> COLLECTED MATERIAL:
- - - - - - -

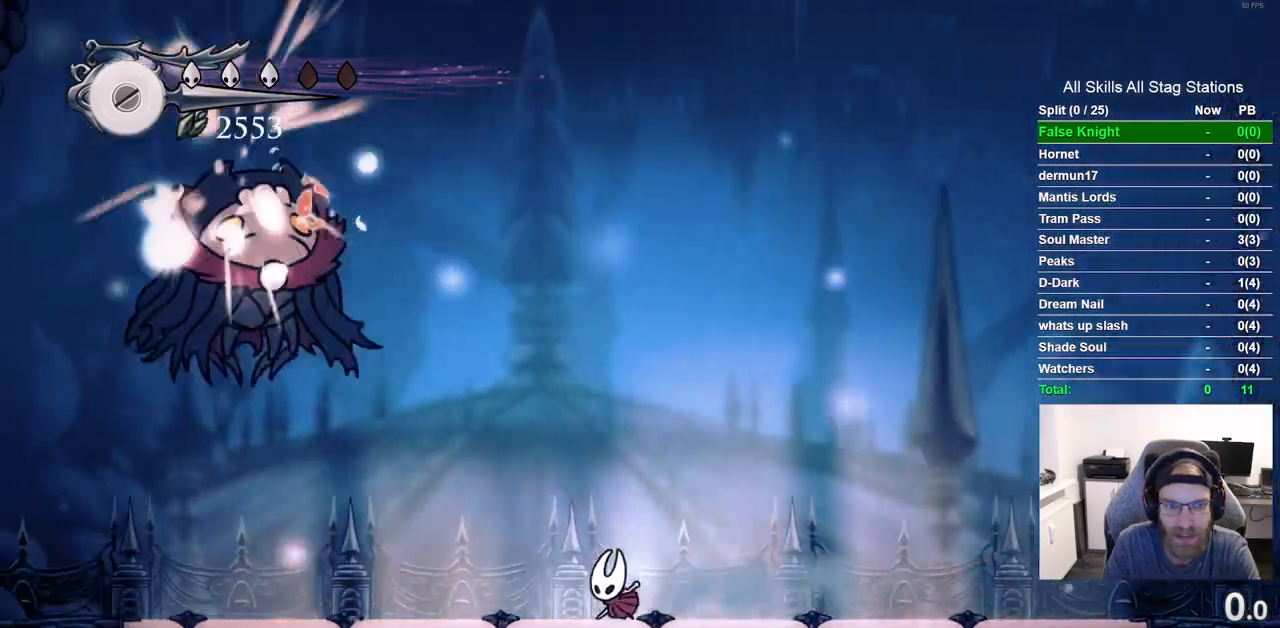
{"dt_ms": 1000, "buttons": ["DPAD_LEFT"], "left_stick": "center", "right_stick": "center", "events": [[167, "CROSS", "down"], [433, "SQUARE", "down"], [550, "SQUARE", "up"], [583, "DPAD_LEFT", "up"], [617, "CROSS", "up"], [767, "DPAD_LEFT", "down"]]}
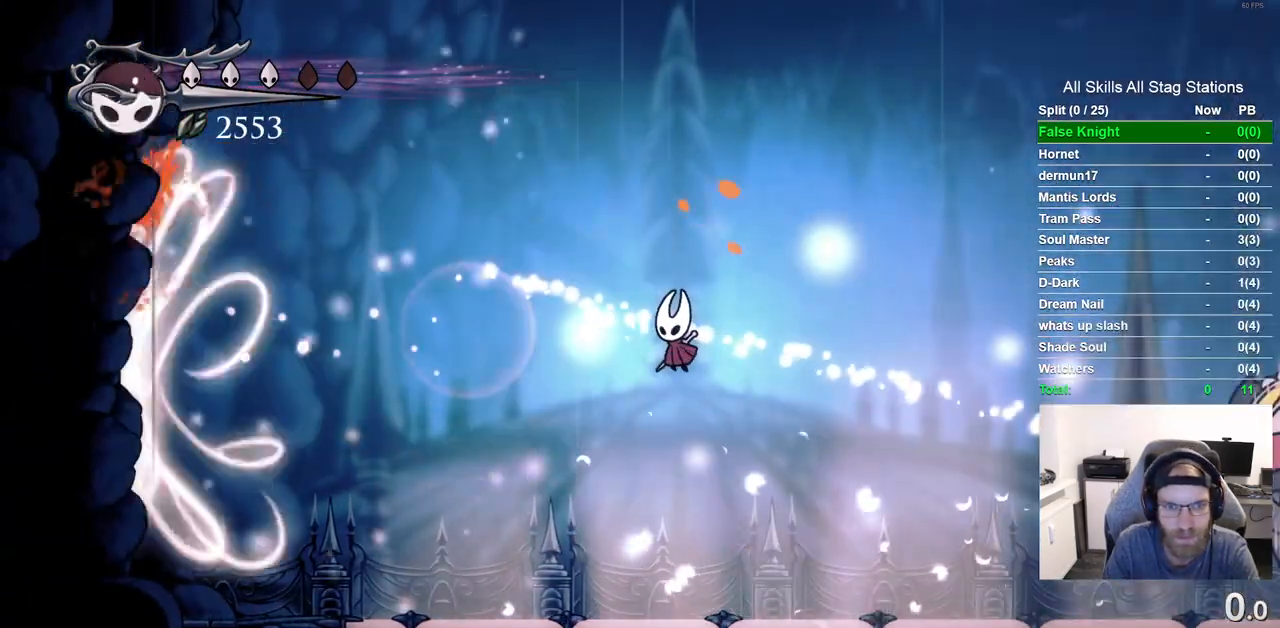
{"dt_ms": 500, "buttons": ["DPAD_RIGHT"], "left_stick": "center", "right_stick": "center", "events": [[133, "DPAD_UP", "down"], [150, "DPAD_LEFT", "up"], [183, "DPAD_UP", "up"], [233, "DPAD_RIGHT", "down"]]}
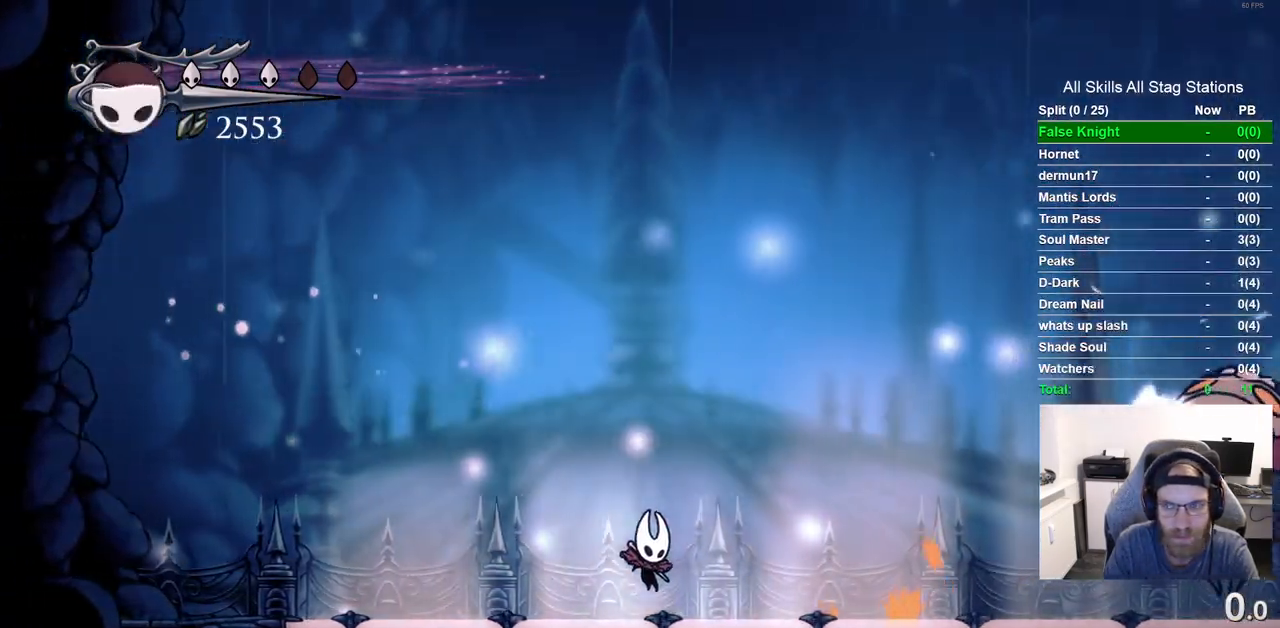
{"dt_ms": 500, "buttons": ["DPAD_RIGHT"], "left_stick": "center", "right_stick": "center", "events": [[50, "R2", "down"], [283, "R2", "up"]]}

- - - - - - -

> EXERCISE: Leaving out the images, repeat the listing above exactly.

> ANSWER FOR THE TASK:
{"dt_ms": 1000, "buttons": ["DPAD_LEFT"], "left_stick": "center", "right_stick": "center", "events": [[167, "CROSS", "down"], [433, "SQUARE", "down"], [550, "SQUARE", "up"], [583, "DPAD_LEFT", "up"], [617, "CROSS", "up"], [767, "DPAD_LEFT", "down"]]}
{"dt_ms": 500, "buttons": ["DPAD_RIGHT"], "left_stick": "center", "right_stick": "center", "events": [[133, "DPAD_UP", "down"], [150, "DPAD_LEFT", "up"], [183, "DPAD_UP", "up"], [233, "DPAD_RIGHT", "down"]]}
{"dt_ms": 500, "buttons": ["DPAD_RIGHT"], "left_stick": "center", "right_stick": "center", "events": [[50, "R2", "down"], [283, "R2", "up"]]}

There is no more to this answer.